We fall silent, and I run my hand over her crude bandage, making sure it’s secure as she stares at me. Then I hand her the water canteen before forcing her to choke down some burnt rabbit.

I busy myself around the small camp, and when I look back at Paedyn from where I stoke the flames of the dying fire, her lids are drooping, eyelashes fluttering with the promise of sleep. Then I catch her shiver slightly in the brisk, night breeze.

Well that just won’t do.

I kneel beside her, scooping her into my arms before pulling her off the ground and carrying her closer to the fire. She grunts groggily against my chest before I lay her down on the packed dirt, watching her chest rise and fall with steady breaths, so unlike the ragged, shallow ones she choked on earlier.

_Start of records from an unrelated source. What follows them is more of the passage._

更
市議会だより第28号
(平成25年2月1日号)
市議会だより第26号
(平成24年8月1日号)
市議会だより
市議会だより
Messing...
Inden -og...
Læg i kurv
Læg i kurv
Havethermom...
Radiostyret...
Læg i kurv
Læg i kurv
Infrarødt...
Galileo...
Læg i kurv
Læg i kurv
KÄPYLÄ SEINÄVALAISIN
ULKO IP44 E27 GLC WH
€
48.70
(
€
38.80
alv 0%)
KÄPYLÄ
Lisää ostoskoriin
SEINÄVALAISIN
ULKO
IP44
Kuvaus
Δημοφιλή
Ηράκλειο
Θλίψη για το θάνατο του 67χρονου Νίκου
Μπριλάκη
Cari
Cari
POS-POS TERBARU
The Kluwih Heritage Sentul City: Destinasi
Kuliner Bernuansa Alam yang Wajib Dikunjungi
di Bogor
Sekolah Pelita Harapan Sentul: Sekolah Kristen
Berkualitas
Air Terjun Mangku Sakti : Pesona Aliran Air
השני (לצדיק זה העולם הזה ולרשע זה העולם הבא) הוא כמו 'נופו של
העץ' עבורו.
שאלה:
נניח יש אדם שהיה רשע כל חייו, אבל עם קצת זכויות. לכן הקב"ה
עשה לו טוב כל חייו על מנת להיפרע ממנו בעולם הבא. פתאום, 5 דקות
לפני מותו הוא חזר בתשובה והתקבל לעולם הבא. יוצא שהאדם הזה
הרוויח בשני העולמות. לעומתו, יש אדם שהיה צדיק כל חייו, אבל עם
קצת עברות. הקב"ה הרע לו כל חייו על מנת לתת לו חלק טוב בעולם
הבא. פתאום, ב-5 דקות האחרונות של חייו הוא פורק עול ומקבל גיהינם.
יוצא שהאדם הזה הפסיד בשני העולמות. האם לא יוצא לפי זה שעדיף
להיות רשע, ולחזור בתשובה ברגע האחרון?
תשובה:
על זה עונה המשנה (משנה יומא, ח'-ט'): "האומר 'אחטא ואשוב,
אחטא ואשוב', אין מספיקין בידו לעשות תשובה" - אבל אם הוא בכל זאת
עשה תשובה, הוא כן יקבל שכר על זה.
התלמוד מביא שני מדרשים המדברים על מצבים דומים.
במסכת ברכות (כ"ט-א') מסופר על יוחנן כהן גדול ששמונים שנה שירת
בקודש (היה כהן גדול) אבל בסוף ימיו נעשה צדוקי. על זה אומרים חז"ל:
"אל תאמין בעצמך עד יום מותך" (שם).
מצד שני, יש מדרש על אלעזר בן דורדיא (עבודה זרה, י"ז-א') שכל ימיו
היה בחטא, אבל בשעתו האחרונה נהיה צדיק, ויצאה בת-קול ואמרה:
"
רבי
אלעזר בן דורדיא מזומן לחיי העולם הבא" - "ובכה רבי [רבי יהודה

And then I sit there. I can’t seem to tear my eyes away as she drifts to sleep beside the fire, alive and breathing deeply. She shakes again, making me wish I had a blanket to offer her, had something to offer her. The truth of that thought hits me like a blow to the gut.

I have nothing to offer her.

I am wrong, so wrong for her. She is too brave, too bold, too bloody good for me. Maybe I could be a better man. Maybe I could be more like Kitt with his heart on his sleeve and happiness on display. Maybe the future Enforcer could break down a few walls, become a man who is more than the masks he wears around his people.

But ever since she discovered I was the prince and declared us enemies, I’ve played along, not wanting to be outdone. And it’s fun. It’s a distraction for the both of us, the toying and teasing with one another.

But now?

If I am to be her enemy, I want it to be because she loathes herself for wanting me.